• **YOUR OBJECTIVE**:
Return the exact lines spanning from the line with "index tip: (183, 182)" through the last line of the entries, boundaries included, and no others.

[[ RECORDS PROVIDED open ]]

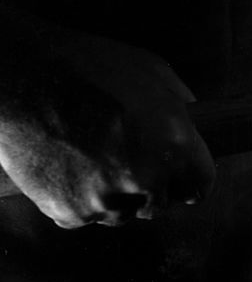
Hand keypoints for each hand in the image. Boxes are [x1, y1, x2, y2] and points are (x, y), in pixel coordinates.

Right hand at [0, 26, 214, 227]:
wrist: (20, 75)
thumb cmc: (87, 66)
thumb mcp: (152, 71)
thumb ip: (180, 105)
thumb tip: (193, 123)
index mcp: (175, 145)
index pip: (201, 185)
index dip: (190, 181)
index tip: (183, 182)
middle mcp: (147, 178)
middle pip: (160, 204)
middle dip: (149, 187)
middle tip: (125, 160)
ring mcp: (107, 199)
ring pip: (121, 214)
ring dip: (113, 195)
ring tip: (91, 158)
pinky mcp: (70, 212)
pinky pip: (84, 215)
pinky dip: (77, 198)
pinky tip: (67, 166)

[[ RECORDS PROVIDED closed ]]

• **ANSWER SPACE**:
index tip: (183, 182)
middle mcp: (147, 178)
middle pip: (160, 204)
middle dip: (149, 187)
middle tip: (125, 160)
ring mcp: (107, 199)
ring pip: (121, 214)
ring dip: (113, 195)
ring tip: (91, 158)
pinky mcp: (70, 212)
pinky pip: (84, 215)
pinky dip: (77, 198)
pinky tip: (67, 166)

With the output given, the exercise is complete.